SummaryThe SWI/SNF complex plays an important role in mouse embryonic stem cells (mESCs), but it remains to be determined whether this complex is required for the pluripotency of human ESCs (hESCs). Using RNAi, we demonstrated that depletion of BRG1, the catalytic subunit of the SWI/SNF complex, led to impaired self-renewing ability and dysregulated lineage specification of hESCs.
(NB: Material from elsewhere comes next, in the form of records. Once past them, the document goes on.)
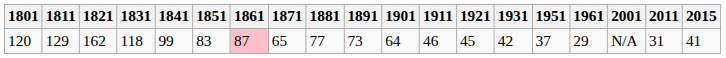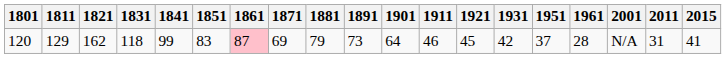120 | 1871: 65 -> 69
120 | 1881: 77 -> 79
120 | 1961: 29 -> 28
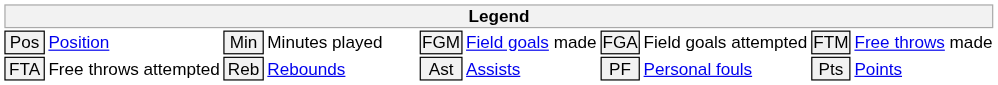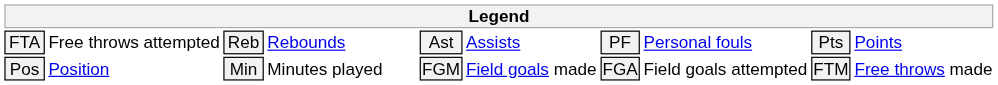rows swapped: Pos <-> FTA
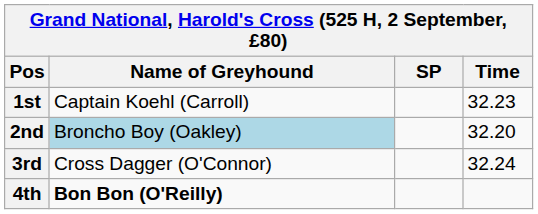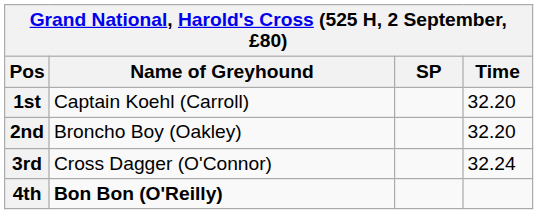1st | Time: 32.23 -> 32.20
2nd | Name of Greyhound: lightblue background -> no background
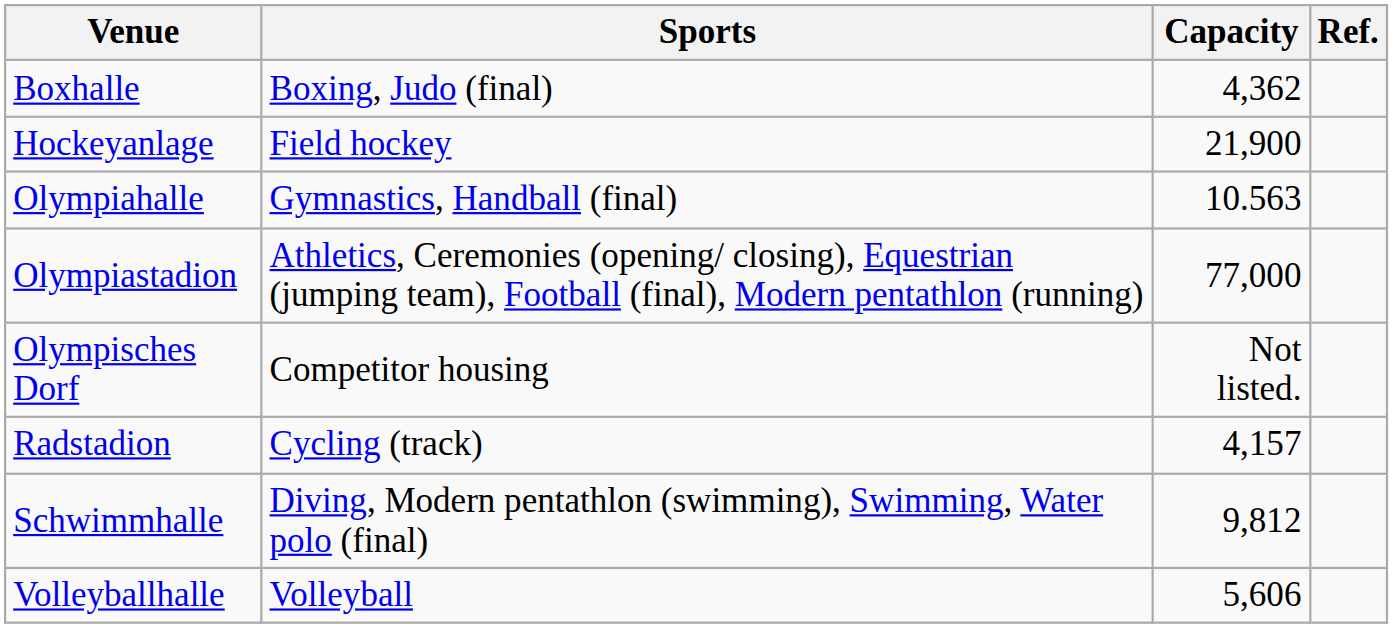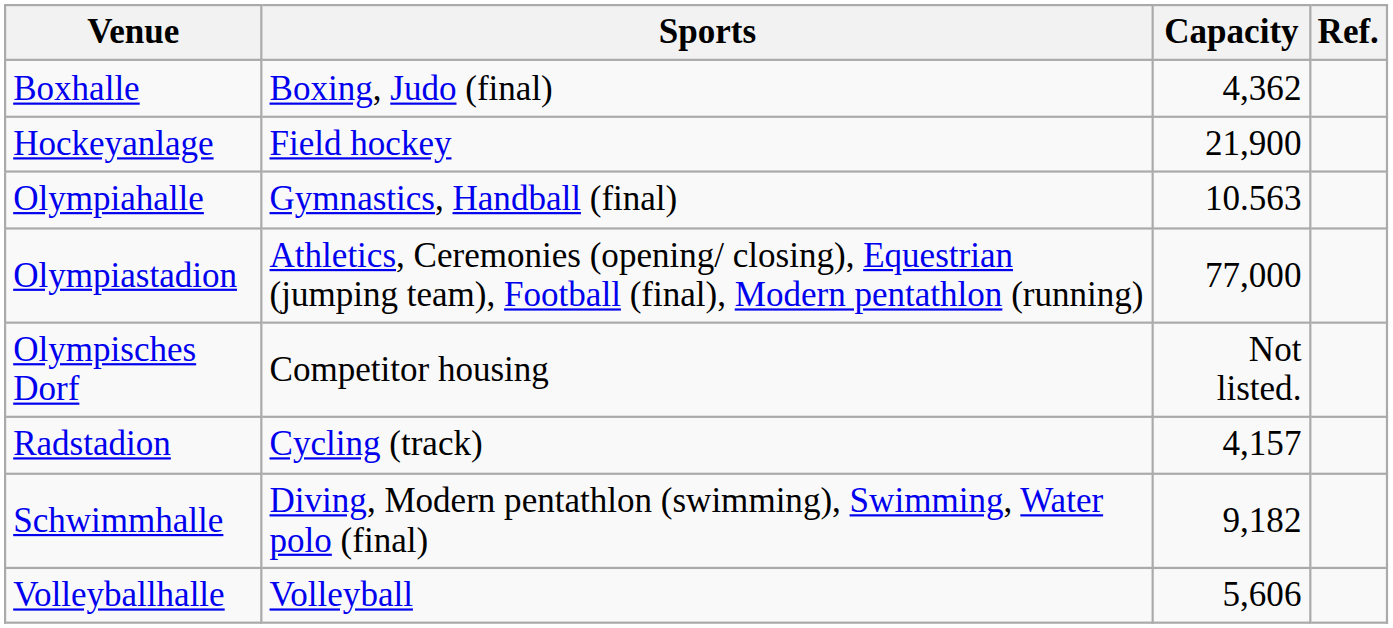Schwimmhalle | Capacity: 9,812 -> 9,182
A unique composition of the BRG1-SWI/SNF complex in hESCs was further defined by the presence of BRG1, BAF250A, BAF170, BAF155, BAF53A, and BAF47. Genome-wide expression analyses revealed that BRG1 participated in a broad range of biological processes in hESCs through pathways different from those in mESCs. In addition, chromatin immunoprecipitation sequencing (ChIP-seq) demonstrated that BRG1 played a repressive role in transcriptional regulation by modulating the acetylation levels of H3K27 at the enhancers of lineage-specific genes. Our data thus provide valuable insights into molecular mechanisms by which transcriptional repression affects the self-renewal and differentiation of hESCs.